RemObjects C# allows you to run C# apps on Android. Unlike Xamarin.Android, it apparently compiles your C# code to Java bytecode.
- ilwasm is early in development, but it’s one to keep an eye on. It promises to compile MSIL to WebAssembly.
- Unity3D differs from the others in this list, because it’s not a platform. But it deserves a mention because it enables C# game scripts to be used on many platforms. Historically, this C# support has been based on Mono. Unity are now developing IL2CPP, which looks like an interesting new direction.
- .NET Micro Framework allows the use of a small version of .NET in small devices, including (in the past) Microsoft’s SPOT watches.
- Xbox 360 - XNA allowed games, written in C#, to run on Xbox 360 consoles (and Zunes - anybody remember those?). XNA was sadly discontinued, but MonoGame has picked up the mantle, and supports many more platforms than XNA ever did.
- Silverlight - a technically magnificent product, but one that perhaps arrived a few years too late. You could write Silverlight apps in .NET languages, and have those apps run in (some) browsers.
More platforms and compilation targets are on the way:
- LLILC is a new LLVM-based compiler for .NET. LLILC “includes a set of cross-platform .NET code generation tools that enables compilation of MSIL byte code to LLVM supported platforms.” This is a very promising project, and definitely one to watch.

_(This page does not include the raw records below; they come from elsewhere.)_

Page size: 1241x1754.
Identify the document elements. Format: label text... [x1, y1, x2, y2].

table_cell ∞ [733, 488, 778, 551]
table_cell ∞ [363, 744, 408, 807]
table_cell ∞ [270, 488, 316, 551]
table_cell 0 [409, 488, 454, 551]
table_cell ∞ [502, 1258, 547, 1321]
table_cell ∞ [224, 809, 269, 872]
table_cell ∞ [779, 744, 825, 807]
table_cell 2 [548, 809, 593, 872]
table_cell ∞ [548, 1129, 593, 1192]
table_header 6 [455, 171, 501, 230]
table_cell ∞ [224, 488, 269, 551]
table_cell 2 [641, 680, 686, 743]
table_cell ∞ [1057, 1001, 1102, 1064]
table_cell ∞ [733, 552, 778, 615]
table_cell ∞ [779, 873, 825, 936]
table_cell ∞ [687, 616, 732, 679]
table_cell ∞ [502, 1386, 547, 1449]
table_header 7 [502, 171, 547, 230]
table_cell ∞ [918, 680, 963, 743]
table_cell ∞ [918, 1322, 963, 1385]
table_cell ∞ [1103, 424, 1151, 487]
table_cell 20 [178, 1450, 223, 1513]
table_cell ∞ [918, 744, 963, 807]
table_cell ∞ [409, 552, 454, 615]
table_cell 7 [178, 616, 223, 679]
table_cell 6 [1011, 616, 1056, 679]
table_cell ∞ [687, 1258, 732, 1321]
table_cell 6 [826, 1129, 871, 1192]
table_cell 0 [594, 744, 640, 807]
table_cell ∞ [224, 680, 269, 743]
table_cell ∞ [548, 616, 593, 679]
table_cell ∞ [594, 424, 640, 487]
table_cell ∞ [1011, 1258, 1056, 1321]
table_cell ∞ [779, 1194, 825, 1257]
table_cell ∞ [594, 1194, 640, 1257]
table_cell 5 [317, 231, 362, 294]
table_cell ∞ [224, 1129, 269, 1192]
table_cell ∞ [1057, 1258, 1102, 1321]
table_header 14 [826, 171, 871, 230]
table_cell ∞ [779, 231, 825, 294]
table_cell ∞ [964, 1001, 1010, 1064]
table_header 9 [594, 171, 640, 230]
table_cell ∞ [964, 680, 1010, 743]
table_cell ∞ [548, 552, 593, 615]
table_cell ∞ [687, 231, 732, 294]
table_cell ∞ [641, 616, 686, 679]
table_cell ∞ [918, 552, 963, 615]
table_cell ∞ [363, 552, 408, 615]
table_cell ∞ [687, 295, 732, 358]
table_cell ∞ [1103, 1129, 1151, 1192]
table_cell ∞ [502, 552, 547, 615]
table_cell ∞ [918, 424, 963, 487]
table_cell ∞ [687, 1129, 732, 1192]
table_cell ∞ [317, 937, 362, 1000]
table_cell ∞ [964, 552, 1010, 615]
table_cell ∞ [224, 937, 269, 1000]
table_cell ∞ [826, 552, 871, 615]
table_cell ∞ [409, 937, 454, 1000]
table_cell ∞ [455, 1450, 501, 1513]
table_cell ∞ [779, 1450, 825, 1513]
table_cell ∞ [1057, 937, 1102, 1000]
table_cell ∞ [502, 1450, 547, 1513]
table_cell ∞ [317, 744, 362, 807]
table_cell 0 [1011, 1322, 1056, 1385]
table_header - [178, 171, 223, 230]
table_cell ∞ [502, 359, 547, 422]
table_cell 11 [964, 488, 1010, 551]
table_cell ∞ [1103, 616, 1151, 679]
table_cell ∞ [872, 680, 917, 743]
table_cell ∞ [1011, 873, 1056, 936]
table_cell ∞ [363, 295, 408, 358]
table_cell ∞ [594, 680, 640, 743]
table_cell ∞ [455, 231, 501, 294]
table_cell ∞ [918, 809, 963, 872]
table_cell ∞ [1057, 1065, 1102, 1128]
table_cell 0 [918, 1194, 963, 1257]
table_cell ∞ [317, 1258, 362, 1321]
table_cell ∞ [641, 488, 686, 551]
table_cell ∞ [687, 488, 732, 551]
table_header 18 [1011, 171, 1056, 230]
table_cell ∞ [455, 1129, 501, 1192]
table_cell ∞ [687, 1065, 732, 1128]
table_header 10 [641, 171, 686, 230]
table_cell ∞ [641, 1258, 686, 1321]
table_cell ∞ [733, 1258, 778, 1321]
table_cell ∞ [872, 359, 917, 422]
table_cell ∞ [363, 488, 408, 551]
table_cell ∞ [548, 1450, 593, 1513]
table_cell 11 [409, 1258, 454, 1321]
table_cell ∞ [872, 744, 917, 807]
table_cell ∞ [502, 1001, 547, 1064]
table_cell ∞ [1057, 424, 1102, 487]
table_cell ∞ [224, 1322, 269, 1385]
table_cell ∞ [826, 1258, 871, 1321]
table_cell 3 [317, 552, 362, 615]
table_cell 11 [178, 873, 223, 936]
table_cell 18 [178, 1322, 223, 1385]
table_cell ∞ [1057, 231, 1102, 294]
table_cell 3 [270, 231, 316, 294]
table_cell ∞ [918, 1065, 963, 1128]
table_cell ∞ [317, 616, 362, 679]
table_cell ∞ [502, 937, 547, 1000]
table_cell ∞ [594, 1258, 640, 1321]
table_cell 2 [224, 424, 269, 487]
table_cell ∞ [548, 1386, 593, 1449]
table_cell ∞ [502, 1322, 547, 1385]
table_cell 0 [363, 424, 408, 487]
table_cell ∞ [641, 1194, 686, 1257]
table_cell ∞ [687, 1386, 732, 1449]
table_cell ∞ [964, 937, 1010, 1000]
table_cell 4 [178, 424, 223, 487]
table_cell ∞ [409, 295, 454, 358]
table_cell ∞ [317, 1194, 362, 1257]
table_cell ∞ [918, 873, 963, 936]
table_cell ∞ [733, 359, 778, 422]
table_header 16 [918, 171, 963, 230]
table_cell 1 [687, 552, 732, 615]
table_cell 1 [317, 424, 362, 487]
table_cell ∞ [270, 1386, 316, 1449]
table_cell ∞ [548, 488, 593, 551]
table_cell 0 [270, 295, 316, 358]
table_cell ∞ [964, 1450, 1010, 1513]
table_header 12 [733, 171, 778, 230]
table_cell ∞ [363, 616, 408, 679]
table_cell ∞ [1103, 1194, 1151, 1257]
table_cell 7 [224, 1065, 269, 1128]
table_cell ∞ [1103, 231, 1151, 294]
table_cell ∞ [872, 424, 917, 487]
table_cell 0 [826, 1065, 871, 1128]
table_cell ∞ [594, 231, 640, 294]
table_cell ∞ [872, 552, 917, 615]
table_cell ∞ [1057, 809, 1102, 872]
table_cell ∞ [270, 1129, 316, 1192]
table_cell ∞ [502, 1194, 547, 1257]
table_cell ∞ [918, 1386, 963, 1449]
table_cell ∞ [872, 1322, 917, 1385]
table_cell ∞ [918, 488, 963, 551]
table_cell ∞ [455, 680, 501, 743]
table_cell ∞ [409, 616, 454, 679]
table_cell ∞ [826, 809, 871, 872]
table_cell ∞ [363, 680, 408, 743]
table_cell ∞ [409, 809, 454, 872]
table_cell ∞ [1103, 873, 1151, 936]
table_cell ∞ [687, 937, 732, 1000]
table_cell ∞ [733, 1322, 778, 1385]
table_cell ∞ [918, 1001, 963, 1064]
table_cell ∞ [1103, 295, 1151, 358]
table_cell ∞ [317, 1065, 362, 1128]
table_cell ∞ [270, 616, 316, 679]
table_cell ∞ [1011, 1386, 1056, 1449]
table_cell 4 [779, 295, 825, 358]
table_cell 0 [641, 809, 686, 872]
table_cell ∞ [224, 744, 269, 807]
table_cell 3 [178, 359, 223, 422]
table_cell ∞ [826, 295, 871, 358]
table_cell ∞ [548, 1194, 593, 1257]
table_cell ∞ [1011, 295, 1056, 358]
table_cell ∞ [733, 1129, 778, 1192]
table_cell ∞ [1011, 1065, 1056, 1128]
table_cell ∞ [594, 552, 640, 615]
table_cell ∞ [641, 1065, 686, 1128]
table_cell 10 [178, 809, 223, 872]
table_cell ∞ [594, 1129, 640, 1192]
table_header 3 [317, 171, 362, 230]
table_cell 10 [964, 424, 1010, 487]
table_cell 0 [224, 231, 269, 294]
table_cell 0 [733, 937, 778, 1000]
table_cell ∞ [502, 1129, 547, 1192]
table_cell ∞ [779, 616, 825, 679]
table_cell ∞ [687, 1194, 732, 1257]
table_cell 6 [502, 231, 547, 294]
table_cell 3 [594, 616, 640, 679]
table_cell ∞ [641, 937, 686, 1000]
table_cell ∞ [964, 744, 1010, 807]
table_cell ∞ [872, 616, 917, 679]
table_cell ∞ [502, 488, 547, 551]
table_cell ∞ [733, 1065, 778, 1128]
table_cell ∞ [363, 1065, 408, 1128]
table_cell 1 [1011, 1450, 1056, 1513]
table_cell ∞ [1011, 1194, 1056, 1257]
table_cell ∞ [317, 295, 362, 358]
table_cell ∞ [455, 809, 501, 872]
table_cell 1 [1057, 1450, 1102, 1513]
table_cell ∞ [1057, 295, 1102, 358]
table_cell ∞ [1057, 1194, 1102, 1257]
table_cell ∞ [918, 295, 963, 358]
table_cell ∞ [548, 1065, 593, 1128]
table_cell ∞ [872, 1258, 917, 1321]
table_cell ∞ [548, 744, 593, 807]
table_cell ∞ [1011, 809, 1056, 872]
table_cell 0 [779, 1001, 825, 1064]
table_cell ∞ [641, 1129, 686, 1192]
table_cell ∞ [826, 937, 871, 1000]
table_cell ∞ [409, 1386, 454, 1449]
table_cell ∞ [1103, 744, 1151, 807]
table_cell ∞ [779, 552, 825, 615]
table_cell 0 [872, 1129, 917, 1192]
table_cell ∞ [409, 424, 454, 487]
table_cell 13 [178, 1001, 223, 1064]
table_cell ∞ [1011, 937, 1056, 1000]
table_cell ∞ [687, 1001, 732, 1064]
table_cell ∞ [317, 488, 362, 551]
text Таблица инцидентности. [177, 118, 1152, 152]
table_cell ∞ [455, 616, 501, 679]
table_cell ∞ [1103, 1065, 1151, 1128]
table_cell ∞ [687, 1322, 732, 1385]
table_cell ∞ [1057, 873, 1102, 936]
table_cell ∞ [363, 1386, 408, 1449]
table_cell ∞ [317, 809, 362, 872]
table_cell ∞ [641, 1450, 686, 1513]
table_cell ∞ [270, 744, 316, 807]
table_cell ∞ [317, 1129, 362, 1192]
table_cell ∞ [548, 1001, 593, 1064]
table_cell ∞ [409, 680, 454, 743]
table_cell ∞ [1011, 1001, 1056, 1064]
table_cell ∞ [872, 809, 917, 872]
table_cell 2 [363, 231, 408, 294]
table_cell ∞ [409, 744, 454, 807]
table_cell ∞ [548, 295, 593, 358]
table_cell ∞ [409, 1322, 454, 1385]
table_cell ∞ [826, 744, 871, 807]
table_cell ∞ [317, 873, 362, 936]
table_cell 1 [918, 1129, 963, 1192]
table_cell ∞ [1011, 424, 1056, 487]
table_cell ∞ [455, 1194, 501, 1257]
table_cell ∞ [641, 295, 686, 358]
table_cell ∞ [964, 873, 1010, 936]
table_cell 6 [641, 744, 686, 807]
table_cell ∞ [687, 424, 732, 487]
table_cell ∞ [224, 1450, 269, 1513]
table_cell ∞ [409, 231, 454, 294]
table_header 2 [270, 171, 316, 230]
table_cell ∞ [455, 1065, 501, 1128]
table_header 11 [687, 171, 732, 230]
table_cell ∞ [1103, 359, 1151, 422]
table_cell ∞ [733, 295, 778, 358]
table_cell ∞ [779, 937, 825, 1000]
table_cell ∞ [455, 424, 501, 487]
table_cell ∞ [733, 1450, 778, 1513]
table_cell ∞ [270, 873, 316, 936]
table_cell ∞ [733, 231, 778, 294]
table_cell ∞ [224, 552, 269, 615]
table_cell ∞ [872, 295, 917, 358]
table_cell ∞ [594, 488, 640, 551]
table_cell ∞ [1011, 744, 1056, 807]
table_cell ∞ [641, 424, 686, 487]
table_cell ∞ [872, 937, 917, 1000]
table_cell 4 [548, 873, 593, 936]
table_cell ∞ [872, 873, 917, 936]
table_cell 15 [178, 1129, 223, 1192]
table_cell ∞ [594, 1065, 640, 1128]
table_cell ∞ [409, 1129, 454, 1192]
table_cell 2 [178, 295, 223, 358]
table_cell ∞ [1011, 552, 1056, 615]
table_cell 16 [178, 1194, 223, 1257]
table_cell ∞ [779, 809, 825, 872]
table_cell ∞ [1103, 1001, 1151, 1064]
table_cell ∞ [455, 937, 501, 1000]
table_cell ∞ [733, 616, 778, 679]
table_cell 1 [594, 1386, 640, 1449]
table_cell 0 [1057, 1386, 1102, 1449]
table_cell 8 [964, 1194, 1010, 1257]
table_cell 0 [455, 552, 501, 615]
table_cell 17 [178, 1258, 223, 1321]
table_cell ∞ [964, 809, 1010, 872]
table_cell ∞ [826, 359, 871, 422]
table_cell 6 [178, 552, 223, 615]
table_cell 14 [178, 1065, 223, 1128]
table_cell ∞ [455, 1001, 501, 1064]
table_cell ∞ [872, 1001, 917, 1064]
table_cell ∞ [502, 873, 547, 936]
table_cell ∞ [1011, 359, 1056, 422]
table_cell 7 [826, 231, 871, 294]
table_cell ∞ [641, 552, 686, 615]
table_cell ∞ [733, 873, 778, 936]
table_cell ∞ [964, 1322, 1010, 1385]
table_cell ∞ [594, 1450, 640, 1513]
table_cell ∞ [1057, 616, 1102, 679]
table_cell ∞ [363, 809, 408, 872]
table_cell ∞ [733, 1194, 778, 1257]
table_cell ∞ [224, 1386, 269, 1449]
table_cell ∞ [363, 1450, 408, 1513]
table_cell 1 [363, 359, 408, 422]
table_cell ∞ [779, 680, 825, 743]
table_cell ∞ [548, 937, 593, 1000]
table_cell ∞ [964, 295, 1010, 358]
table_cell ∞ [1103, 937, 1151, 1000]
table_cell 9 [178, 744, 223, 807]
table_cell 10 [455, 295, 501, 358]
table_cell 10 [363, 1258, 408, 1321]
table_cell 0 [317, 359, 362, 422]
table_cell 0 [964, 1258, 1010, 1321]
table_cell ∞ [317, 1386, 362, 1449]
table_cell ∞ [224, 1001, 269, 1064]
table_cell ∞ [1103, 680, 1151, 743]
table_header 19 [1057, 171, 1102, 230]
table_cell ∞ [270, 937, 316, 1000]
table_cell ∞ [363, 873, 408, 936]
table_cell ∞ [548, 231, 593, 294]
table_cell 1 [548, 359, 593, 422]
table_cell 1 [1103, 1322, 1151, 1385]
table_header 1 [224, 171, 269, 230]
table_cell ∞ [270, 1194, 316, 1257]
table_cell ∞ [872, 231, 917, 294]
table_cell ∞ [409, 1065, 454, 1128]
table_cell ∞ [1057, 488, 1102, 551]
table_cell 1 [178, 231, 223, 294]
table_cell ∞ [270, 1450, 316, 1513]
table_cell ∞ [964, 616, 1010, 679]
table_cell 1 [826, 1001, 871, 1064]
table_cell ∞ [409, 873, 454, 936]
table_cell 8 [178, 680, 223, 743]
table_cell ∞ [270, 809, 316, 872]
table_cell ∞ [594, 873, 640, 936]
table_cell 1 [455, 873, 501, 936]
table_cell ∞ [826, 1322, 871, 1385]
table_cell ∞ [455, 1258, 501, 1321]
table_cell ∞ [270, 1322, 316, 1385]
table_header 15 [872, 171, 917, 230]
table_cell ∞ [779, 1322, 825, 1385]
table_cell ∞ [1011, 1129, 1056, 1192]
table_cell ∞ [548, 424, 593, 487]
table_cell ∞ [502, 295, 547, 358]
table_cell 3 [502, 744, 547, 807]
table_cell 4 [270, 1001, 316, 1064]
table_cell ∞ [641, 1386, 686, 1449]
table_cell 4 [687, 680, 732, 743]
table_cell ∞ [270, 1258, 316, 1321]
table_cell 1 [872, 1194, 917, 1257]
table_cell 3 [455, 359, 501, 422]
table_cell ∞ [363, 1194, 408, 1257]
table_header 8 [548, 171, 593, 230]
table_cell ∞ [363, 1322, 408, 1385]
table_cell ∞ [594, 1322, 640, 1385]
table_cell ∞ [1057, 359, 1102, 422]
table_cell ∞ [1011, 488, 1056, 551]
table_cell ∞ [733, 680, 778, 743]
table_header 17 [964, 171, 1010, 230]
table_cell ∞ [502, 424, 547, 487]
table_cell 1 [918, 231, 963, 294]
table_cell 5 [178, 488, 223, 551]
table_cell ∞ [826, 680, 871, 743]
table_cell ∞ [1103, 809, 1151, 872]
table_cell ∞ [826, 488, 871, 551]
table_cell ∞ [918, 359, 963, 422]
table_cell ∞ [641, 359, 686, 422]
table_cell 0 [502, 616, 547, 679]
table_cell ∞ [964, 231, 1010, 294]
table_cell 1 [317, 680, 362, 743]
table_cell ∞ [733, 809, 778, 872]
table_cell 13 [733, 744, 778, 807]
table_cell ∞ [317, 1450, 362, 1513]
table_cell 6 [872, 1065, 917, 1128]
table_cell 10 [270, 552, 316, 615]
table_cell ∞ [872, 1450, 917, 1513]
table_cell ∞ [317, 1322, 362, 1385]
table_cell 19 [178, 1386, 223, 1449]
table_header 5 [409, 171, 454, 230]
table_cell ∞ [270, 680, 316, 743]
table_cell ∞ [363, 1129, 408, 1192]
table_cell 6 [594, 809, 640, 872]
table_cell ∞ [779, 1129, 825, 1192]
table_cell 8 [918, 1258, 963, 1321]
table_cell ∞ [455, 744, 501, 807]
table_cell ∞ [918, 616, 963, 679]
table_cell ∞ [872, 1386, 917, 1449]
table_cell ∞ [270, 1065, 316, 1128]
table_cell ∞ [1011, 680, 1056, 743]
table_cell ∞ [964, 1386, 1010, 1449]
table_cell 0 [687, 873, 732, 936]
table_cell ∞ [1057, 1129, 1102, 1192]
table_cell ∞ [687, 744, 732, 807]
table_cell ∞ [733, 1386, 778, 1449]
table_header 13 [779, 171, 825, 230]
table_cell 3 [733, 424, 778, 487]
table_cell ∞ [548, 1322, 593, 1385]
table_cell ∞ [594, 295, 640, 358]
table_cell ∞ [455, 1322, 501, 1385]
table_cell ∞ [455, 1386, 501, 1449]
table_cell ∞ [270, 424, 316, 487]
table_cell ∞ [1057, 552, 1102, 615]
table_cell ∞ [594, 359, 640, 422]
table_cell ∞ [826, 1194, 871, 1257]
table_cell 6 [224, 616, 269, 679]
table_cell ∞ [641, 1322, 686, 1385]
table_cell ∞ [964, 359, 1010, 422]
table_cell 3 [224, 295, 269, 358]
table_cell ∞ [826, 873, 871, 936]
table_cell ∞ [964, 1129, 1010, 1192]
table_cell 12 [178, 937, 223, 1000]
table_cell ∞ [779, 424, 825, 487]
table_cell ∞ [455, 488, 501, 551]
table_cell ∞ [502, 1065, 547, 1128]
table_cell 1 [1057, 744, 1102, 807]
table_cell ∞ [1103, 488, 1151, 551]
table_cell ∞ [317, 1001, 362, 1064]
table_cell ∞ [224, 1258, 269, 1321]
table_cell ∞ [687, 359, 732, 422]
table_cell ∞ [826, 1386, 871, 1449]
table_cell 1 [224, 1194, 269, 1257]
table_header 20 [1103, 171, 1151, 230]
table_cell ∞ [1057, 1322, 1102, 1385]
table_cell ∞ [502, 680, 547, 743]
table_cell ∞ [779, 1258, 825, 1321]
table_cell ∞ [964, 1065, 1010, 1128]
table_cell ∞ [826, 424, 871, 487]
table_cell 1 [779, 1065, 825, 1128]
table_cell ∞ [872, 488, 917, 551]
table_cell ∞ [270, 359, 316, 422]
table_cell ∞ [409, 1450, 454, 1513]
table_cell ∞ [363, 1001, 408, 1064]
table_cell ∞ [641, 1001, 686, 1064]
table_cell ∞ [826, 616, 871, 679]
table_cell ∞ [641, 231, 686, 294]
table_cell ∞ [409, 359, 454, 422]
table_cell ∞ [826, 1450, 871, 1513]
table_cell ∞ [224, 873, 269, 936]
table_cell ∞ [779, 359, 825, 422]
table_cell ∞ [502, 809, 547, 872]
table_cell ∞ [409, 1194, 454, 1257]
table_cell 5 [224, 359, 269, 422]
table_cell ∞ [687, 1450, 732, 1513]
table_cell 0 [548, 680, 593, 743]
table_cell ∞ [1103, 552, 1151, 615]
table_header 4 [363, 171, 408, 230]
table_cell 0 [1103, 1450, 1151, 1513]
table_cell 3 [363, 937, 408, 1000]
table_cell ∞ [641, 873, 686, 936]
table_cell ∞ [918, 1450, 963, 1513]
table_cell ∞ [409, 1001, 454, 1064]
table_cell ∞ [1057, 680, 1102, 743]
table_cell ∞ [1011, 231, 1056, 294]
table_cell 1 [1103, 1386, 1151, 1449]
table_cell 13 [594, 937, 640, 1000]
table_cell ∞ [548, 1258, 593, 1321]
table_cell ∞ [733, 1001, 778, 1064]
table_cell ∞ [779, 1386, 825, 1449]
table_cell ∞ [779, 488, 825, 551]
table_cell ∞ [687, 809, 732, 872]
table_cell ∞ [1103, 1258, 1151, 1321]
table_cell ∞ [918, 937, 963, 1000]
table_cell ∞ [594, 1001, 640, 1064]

- watchOS 2 and tvOS - Xamarin have already announced upcoming support for both watchOS 2 and tvOS.
- Xbox One - ironically, while it is possible to write PS4 games using C# today, you can’t do that on Microsoft’s Xbox One. It has been confirmed that Windows 10 apps, including .NET apps, will be able to run on the Xbox One, after a future system update. But it’s still not clear .NET will be allowed in the game-specific partition.
C# has come a long way since its introduction in 2000. F#, likewise, has been getting a lot of cross-platform love since it appeared in 2005. I’m excited to see what the next decade holds.